In my blog post of 21 March 2016, I lamented the existing “confusion” concerning the tied notes in Chopin’s 1st Scherzo. In the meantime, casually expressed, another 2 Scherzi later, 2 Scherzi more mature – and clearly even more confused, alas. The 2nd Scherzo, op. 31, and the 3rd Scherzo, op. 39, are just now appearing in my new edition. So, it makes sense to update my report from the Chopin workshop and to highlight a few problems in these editions. Therefore: “Confusion – episodes 2 & 3”!
The source material, or so at least it is my impression, gets a bit more complicated with every scherzo. No autograph is extant for the b-minor Scherzo, whereas for the 2nd Scherzo we have both an autograph (A) as well as also a copy (C), checked through by Chopin. The autograph was used as engraver’s model for the French first edition (FF), the copy, for the German first edition (FG). Before the French edition appeared, however, Chopin read two sets of galley proofs; the state of the text after the 1st proofreading became the model for the English first edition (FE). Chopin did not proofread FE and FG. This interrelationship amongst sources can best be captured in a stemma:
What can’t be seen from this schematic presentation are the following observations: Autograph A exhibits many signs that Chopin was still not entirely “finished” with the notation. Much is incompletely notated (dynamics are often lacking), and everything suggests that Chopin wanted to add these things then in the galley proofs for FF (which was done only to a very limited extent). Chopin did very carefully correct the copy C, on the other hand. I must therefore draw the following conclusions: FF is in fact the final definitive edition, thus the source corrected last by Chopin. It nevertheless shows an earlier and “worse” text state than C. So, although C does not represent the final version, it is the “best” source and was consequently the main source for my edition. This source evaluation has, of course, problems, for also “final” changes made by Chopin in FF have to be documented somehow.

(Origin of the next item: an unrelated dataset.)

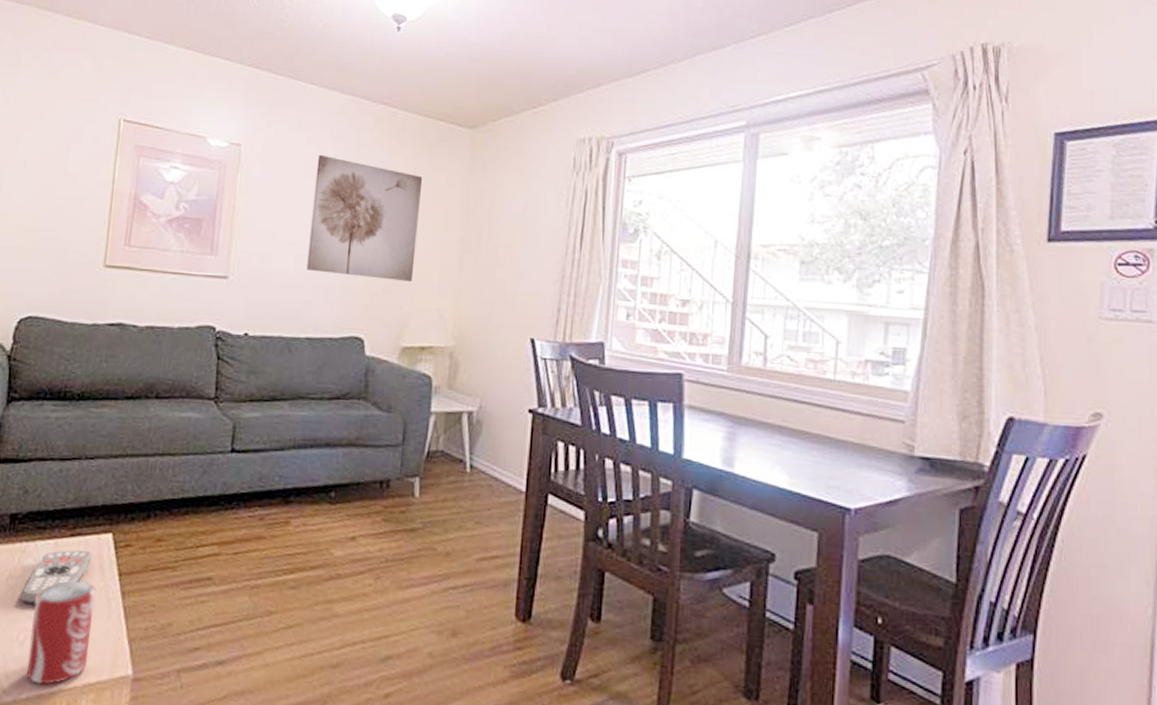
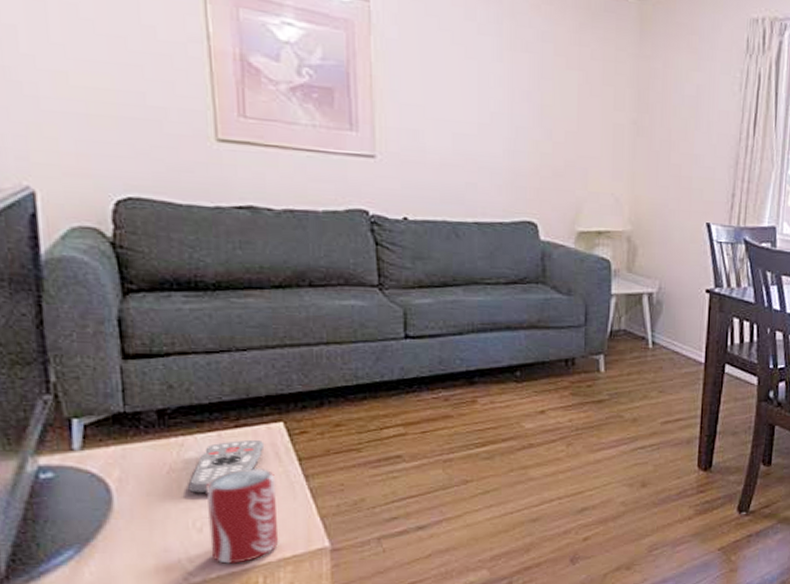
wall art: present [306,154,423,281] -> none [466,18,589,165]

The only way out is to have a detailed footnoting apparatus that indicates differing readings and explains them to the player. I would like to single out here only one example, since it best illustrates the “confusion” and is also quite prominent:
There are two aspects of this passage in the trio section that repeatedly make Chopin players frown: the question of ties (boxed in red) and the question of dotted rhythms (circled in red). The parallel passages differ from each other, leading to the question of whether that was Chopin’s intention or a mishap in transmission. The footnotes in my edition inform the player that here there is some room for interpretation, and the remarks in the Critical Report for mm. 265/266 and 268, etc., explain this in detail.
The confusion of source readings is to some extent increased by the fact that later editions introduce additional variants and alternatives still haunting the Chopin world to this day (for instance, editions identified in the critical reports as by Mikuli, Scholtz, Paderewski).

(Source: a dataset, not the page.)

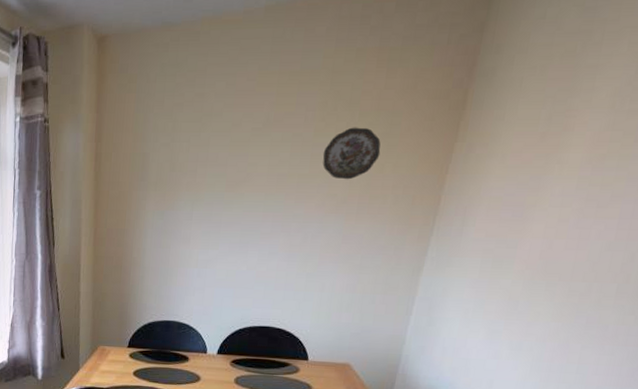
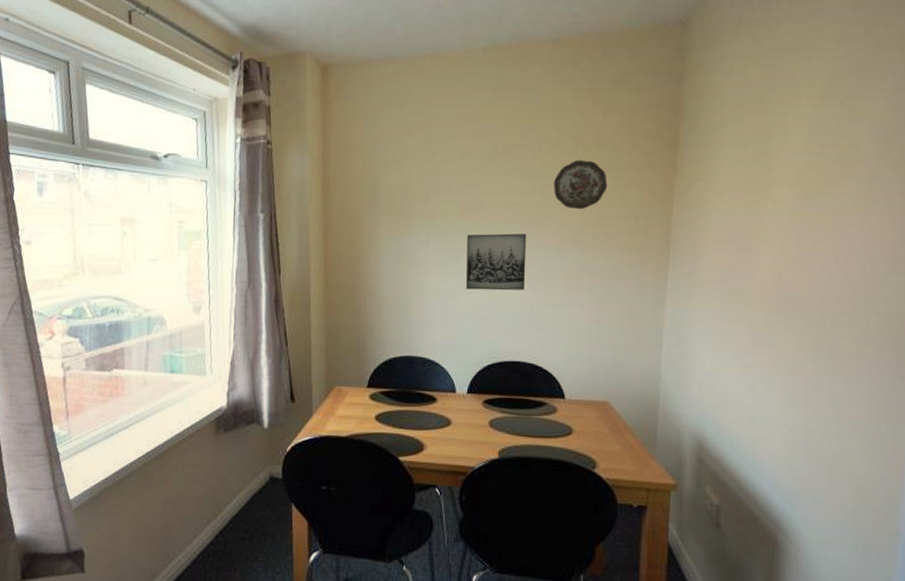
wall art: none [224,205,290,261] -> present [465,233,527,291]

In the 3rd Scherzo, the point of departure is even more confusing. Here is the stemma for this work:
There are again three first editions (FF, FG FE), though now existing in various issues. There is a copy checked by Chopin, C, and finally three autograph sources, enclosed in square brackets here. As these sources are missing, whether they are really given in the places exactly as shown in the stemma – is speculation. It is, however, necessary to assume such intermediate sources, since otherwise the variants in the first editions can hardly be explained. A truly “hard nut to crack”. The main source in my edition is the French first edition, since in the case of the 3rd Scherzo, the copy C was unfortunately checked only selectively by Chopin – FF proved to be not only the latest, but also the most reliable source despite all engraving errors. The extant and presumably authorised variants from the rest of the sources are, though, numerous, likewise the footnotes in my edition. Two examples:
Many pianists will perhaps be disappointed, because I picked the dotted version in m. 31 and parallel places. But there are good reasons for editing mm. 31 and 47 differently:
A passage existing in three variants is m. 460. All three chord variants are probably authorised by Chopin – which fits with contemporaries’ reports that he never played his own works the same way twice.

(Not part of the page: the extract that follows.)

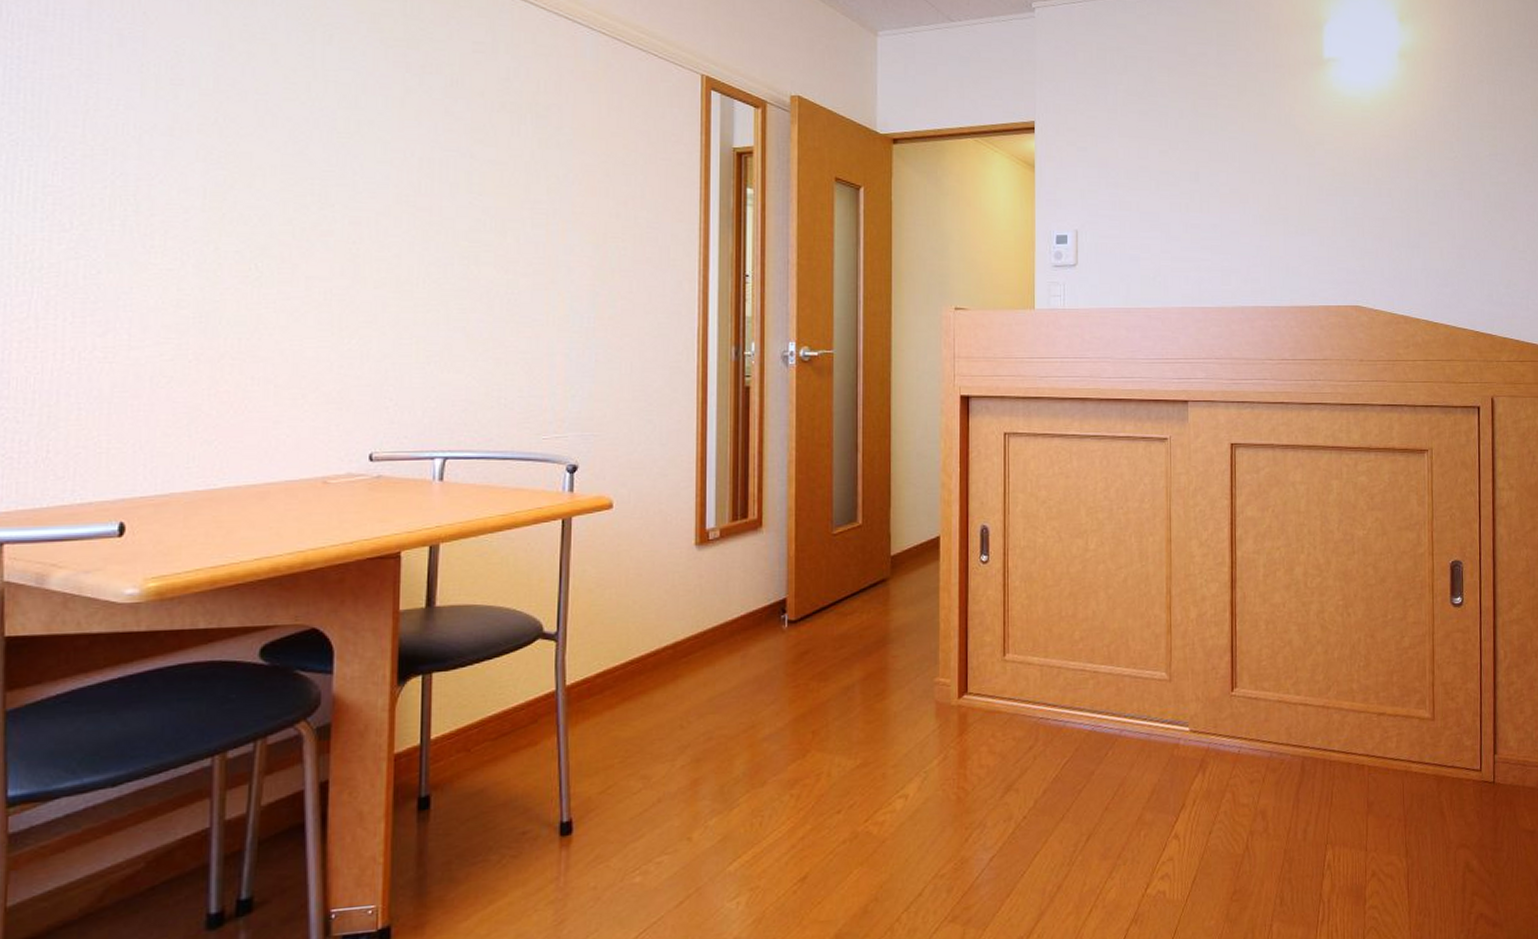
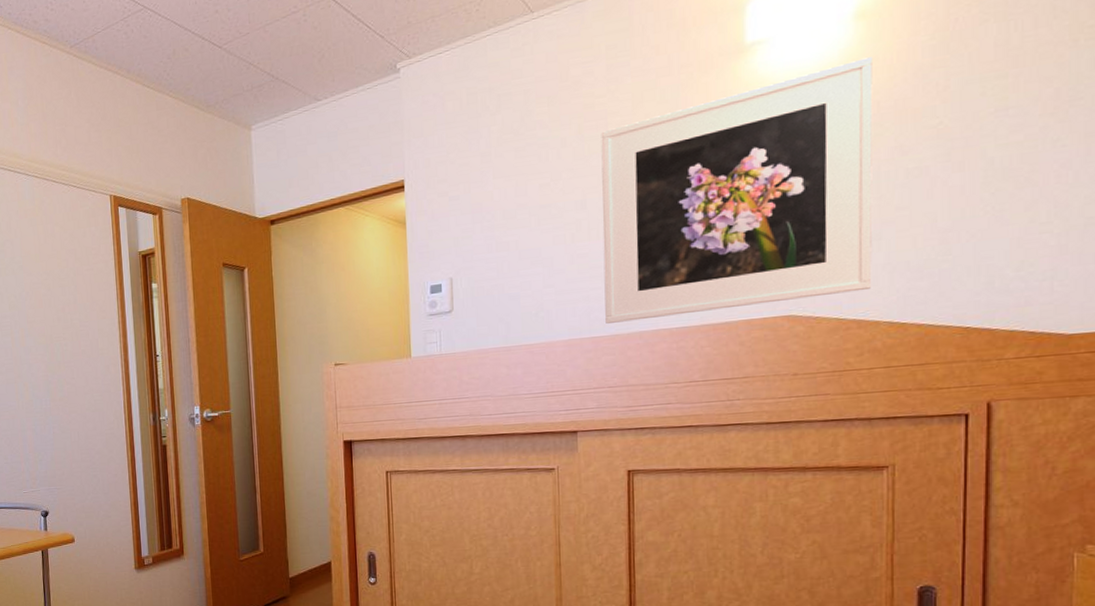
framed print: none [1212,91,1414,296] -> present [601,57,873,324]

Chopin might well have smiled at the needs of today’s editor. Nevertheless, it is our task to document the tradition, to separate authorised variants from later “inventions”, to edit a music text based on a main text and to resist the temptation to mix sources and select the “most beautiful” readings. A difficult, but exciting endeavour! And at the end, to “clarify” the “confusion”, to inform the interpreter and then let him have the freedom to reach his own decisions.
You’ve certainly guessed it by now – the “confusion surrounding Chopin’s Scherzi, episode 4”, will not be long in coming….
Along with filiation, one must also consider musical factors in dealing with a composer like Chopin who was so indifferent to proofreading that he often didn’t bother to mark corrections of printed wrong notes and rhythms in his student’s copies.
In the case of the famous rhythmic issue in the Scherzo no. 3, I think that it is most likely that he intended the dotted rhythm (staccato quarter note—eighth rest—eighth note—quarter note) throughout, as Mikuli and practically everyone else has found most natural.
Reasons:
1. The descending scale in a dotted rhythm is a motive that is used to link the opening octave music with the chorale sections. It occurs over and over throughout the piece and also at the very end in displaced form, Chopin’s usual referring back to important motives at the end of his pieces. Obscuring this relationship by varying such an essential part of the motive, its rhythm, seems highly unlikely.
2. The staccato dot makes much more sense over the first note as a quarter note, rather than as an eighth note, since the eighth note-eight rest combination already represents a written-out staccato. And it is hard to believe that the note should be played as a staccato eighth note (=16th note) in such a fast tempo, breaking up the opening melody with a large gap.
Chopin had a habit of making corrections in the middle of pieces that he expected to be applied retroactively, and his copyists tended to copy his autographs slavishly without making these corrections. This may explain why the correct rhythm finally occurs the last two times the theme occurs in the copyist’s autograph, but not at first.
In any case, since the sources are in conflict with each other and obscure rather than clarify the issue, musical factors should be the overriding ones in deciding what should be shown in the main text. Then Chopin will smile with us rather than laugh at us.